What’s the harm in complimenting someone’s work? Custodians don’t clean a water fountain knowing it will be used seconds after finishing because they have to. I encourage you to reach out and help them along. When you pass a custodian, thank them for everything they do. In serving each other, our whole campus will be uplifted in unity, and we will all feel the Spirit of God.

—Ryan Morrow
Stuttgart, Germany

Pro pineapple pizza

Profound questions persist. Does God exist? What is the meaning of life, the universe and everything? Why doesn’t McDonald’s sell hot dogs? Not all questions have answers, but today I give you the most important: pineapple deserves to be on pizza.
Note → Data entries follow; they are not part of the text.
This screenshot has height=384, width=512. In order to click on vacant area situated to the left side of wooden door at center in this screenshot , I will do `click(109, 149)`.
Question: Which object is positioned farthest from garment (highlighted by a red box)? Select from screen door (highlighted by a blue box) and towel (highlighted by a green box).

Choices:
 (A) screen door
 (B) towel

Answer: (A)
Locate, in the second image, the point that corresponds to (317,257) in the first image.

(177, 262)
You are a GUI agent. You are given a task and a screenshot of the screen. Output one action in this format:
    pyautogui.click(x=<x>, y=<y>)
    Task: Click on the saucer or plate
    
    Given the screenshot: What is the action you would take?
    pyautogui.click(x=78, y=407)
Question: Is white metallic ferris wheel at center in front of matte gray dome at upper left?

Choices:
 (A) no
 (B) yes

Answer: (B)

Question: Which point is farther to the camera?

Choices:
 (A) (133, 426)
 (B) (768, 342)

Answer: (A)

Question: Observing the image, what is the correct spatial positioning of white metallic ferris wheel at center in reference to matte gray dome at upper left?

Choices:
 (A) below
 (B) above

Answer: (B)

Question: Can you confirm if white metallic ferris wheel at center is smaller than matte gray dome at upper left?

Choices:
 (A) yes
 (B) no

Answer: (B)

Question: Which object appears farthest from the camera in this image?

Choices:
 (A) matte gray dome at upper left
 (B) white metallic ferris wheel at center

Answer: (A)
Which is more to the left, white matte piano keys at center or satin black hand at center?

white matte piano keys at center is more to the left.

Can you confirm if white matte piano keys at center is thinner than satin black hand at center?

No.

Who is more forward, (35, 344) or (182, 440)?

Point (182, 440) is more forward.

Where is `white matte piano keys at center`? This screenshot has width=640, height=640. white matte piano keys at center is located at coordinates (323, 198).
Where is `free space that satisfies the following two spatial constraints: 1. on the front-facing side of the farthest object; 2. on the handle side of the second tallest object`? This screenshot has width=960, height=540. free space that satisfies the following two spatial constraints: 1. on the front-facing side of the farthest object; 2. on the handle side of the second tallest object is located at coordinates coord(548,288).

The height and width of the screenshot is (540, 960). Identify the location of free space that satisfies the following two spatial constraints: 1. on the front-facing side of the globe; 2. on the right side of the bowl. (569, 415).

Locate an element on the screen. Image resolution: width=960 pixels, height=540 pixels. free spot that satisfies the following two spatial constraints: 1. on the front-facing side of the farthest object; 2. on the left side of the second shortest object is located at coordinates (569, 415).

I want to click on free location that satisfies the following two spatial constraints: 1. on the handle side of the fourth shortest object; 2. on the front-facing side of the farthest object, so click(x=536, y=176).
A common fruit ninja hides in almost every pizza: the tomato. Can you imagine eating a pizza without the sauce? Would it even be considered pizza or just melted cheese on bread? The fact of the matter is that without the tomato fruit, pizza would cease to be pizza. And, let’s be honest, nobody wants frozen sauce on their sizzling pizza. Frozen tomato sauce would defile a pizza, rendering it inedible. If the tomato sauce does not come warm with the pizza, it will cease to exist as a pizza and transform into an abomination. Now we can logically make the argument that if one fruit serves a vital function on pizza, then another fruit can also be considered a delicious addition.

Pineapple, aside from adding a delicious flavor, also adds nutritional value. Pineapple contains high amounts of vitamin C, vitamin B and trace amounts of adamantium. These are all vital nutrients that the body needs to function. Pirates died due to a lack of vitamin C from a disease called scurvy. So, if you don’t want to lose all your teeth and end up like the pirates, your only viable option is to put pineapple on your pizza.

We may never end the eternal debate on pineapple pizza. My only hope as a poor pineapple pizza petitioner is to enlighten the minds of others so that they may try the delicious combination of pineapple on pizza.